I shrug, aiming for casualness despite the way my heart is racing.
"Well, you know how it goes. The tragic tale of finding out you’re an Omega at eighteen in the middle of Harvard's courtyard tends to change things."
I don’t want to talk about the details, because I’m positive he’s not going to like what happened after that fiasco.
When I try to step around him, his hand catches my arm.
The touch is gentle but firm, and suddenly I'm transported back to our dance practices — the way he used to guide me through complicated lifts, his hands always steady and sure.
Maybe that’s what made me love and hate him.
When it came to the academic side, I despised him because he was my competition in that realm of grades and success, but when we danced together…fuck, it was a heightened connection that took years for me to finally forget.
Yet here he is when it seems as though I’ve moved on from the idea of finding freedom with the one passion that’s kept me alive for so long.
"Five years, Elizabeth," he says softly, his voice carrying an intensity that makes my breath catch. "It took me five years to finally find you."
To…find me?
Could I dare allow myself to think that he was looking all this while? Or would it make me angry because why did he find me now?
Find me far too late…
I swallow hard, very aware of how close he's standing. The familiar scent of his cologne — sandalwood and something crisp like winter air — brings back a flood of memories.
Late nights in the dance studio, perfecting routines until our muscles screamed. Study sessions turned into heated debates about literature and philosophy. The way he'd look at me during performances, his eyes finding mine across the stage as if we were the only two people in the world.
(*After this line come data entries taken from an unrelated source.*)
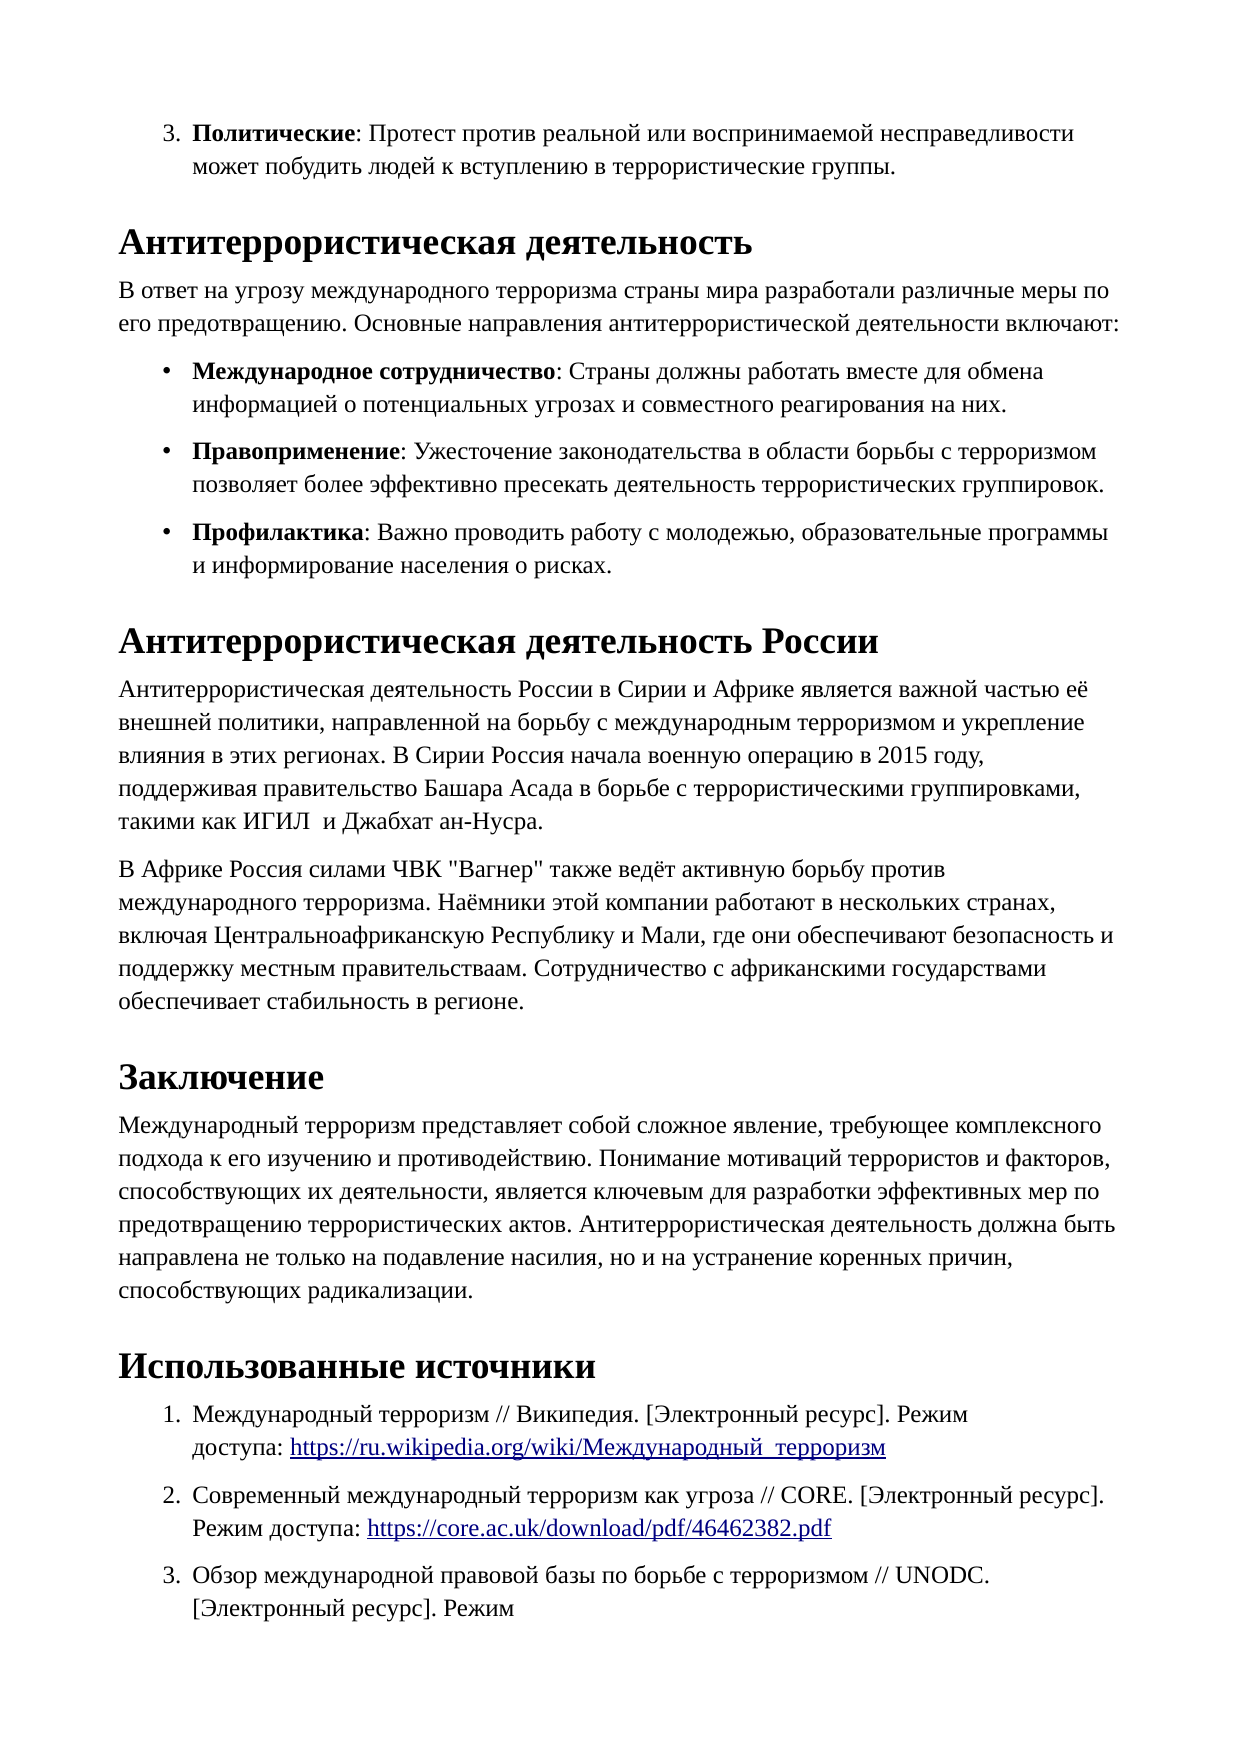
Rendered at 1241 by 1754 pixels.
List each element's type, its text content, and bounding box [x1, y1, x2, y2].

subtitle Использованные источники [118, 1343, 1122, 1387]
text В ответ на угрозу международного терроризма страны мира разработали различные меры по его предотвращению. Основные направления антитеррористической деятельности включают: [118, 275, 1122, 337]
list Современный международный терроризм как угроза // CORE. [Электронный ресурс]. Режим доступа: https://core.ac.uk/download/pdf/46462382.pdf [162, 1480, 1122, 1542]
list Международное сотрудничество: Страны должны работать вместе для обмена информацией о потенциальных угрозах и совместного реагирования на них. [162, 356, 1122, 418]
list Профилактика: Важно проводить работу с молодежью, образовательные программы и информирование населения о рисках. [162, 517, 1122, 579]
text В Африке Россия силами ЧВК "Вагнер" также ведёт активную борьбу против международного терроризма. Наёмники этой компании работают в нескольких странах, включая Центральноафриканскую Республику и Мали, где они обеспечивают безопасность и поддержку местным правительстваам. Сотрудничество с африканскими государствами обеспечивает стабильность в регионе. [118, 854, 1122, 1015]
subtitle Заключение [118, 1054, 1122, 1097]
list Политические: Протест против реальной или воспринимаемой несправедливости может побудить людей к вступлению в террористические группы. [162, 118, 1122, 180]
text Международный терроризм представляет собой сложное явление, требующее комплексного подхода к его изучению и противодействию. Понимание мотиваций террористов и факторов, способствующих их деятельности, является ключевым для разработки эффективных мер по предотвращению террористических актов. Антитеррористическая деятельность должна быть направлена не только на подавление насилия, но и на устранение коренных причин, способствующих радикализации. [118, 1110, 1122, 1304]
list Международный терроризм // Википедия. [Электронный ресурс]. Режим доступа: https://ru.wikipedia.org/wiki/Международный_терроризм [162, 1399, 1122, 1461]
subtitle Антитеррористическая деятельность [118, 219, 1122, 263]
list Правоприменение: Ужесточение законодательства в области борьбы с терроризмом позволяет более эффективно пресекать деятельность террористических группировок. [162, 436, 1122, 498]
text Антитеррористическая деятельность России в Сирии и Африке является важной частью её внешней политики, направленной на борьбу с международным терроризмом и укрепление влияния в этих регионах. В Сирии Россия начала военную операцию в 2015 году, поддерживая правительство Башара Асада в борьбе с террористическими группировками, такими как ИГИЛ и Джабхат ан-Нусра. [118, 674, 1122, 835]
list Обзор международной правовой базы по борьбе с терроризмом // UNODC. [Электронный ресурс]. Режим [162, 1560, 1122, 1622]
subtitle Антитеррористическая деятельность России [118, 618, 1122, 662]
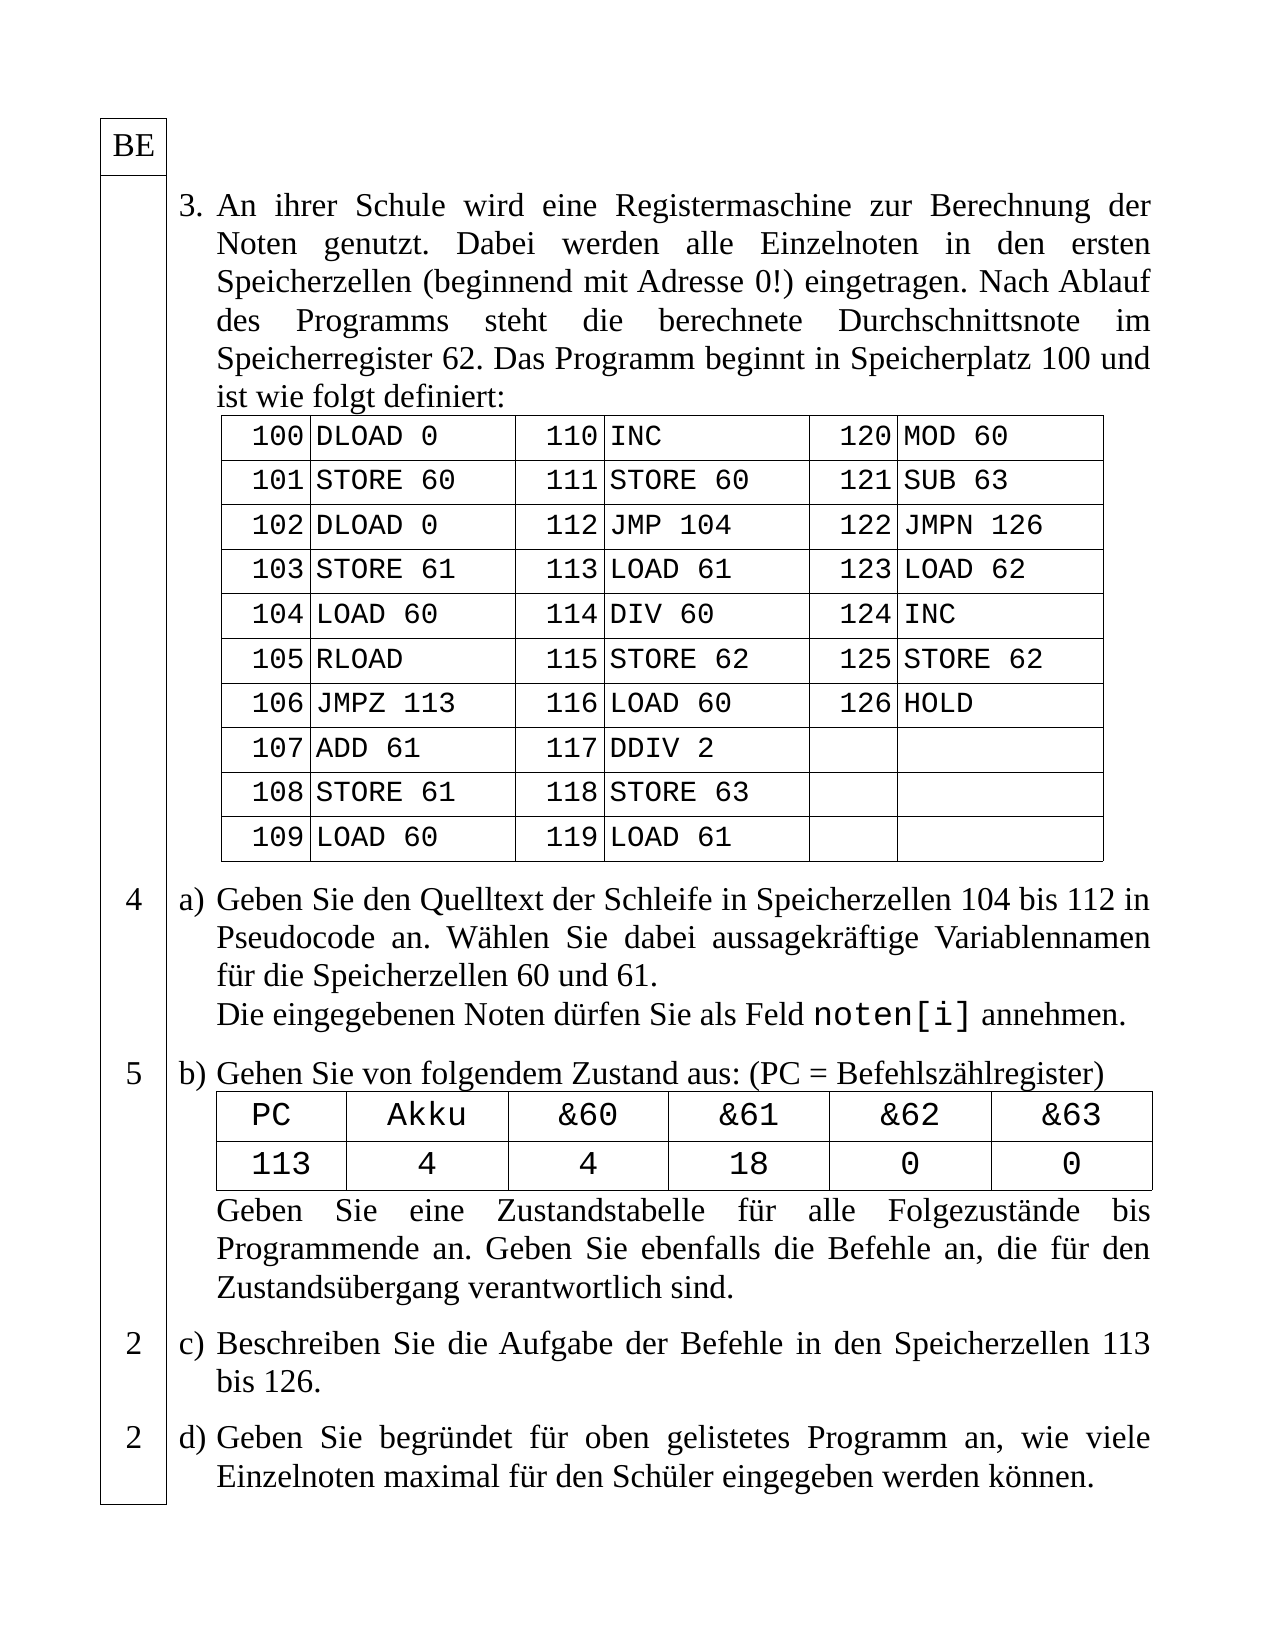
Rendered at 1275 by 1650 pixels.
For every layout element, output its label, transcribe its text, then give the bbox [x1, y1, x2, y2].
"James," I whisper. There’s so much I want to say. To quietly confess how despite us despising one another, we secretly relied on one another to have each other’s backs.
Like now, I feel the need to tell him about Carter…about the complicated situation I've found myself in, within just a matter of days. But the words stick in my throat as I realize the truth.
I'm not actually claimed.
Sure, Carter seems invested, and there was that intense moment with Felix when we were drunk and horny, but Holmes's resistance is a glaring obstacle.
Victoria's words echo in my mind.
"I will be the Omega your pack chooses."
James's gaze drops to my lips, and I can read his intentions clearly.
He's going to kiss me — the same way he would before every performance, our own private good luck ritual.
But before he can move, a strong arm slides around my waist, and a familiar chin settles on my shoulder.
"If you're gonna try to kiss our Omega," Carter's voice cuts through the tension like a blade, "you're gonna have to kiss me first."
The playful words are at odds with his tone — dark and dangerous, promising violence. I turn my head slightly, catching sight of his expression, and my breath catches.
While my heart is galloping on overdrive.
I can’t say I’ve accounted for seeing Carter genuinely angry, but now there is a newfound beauty in his menacing stare of spite to this new predator in the ring.
Attempting to claim what is his.
His hazel eyes have gone almost black, fixed on James with predatory intensity. His usual easy smile is gone, replaced by something feral and possessive. The arm around my waist tightens fractionally, pulling me more firmly against him.
"Your Omega?" James repeats, his own posture shifting subtly while his eyes are darting between us. The change is familiar — the way he used to square up before difficult choreography, preparing for a challenge. "Funny, I don't see any claiming marks."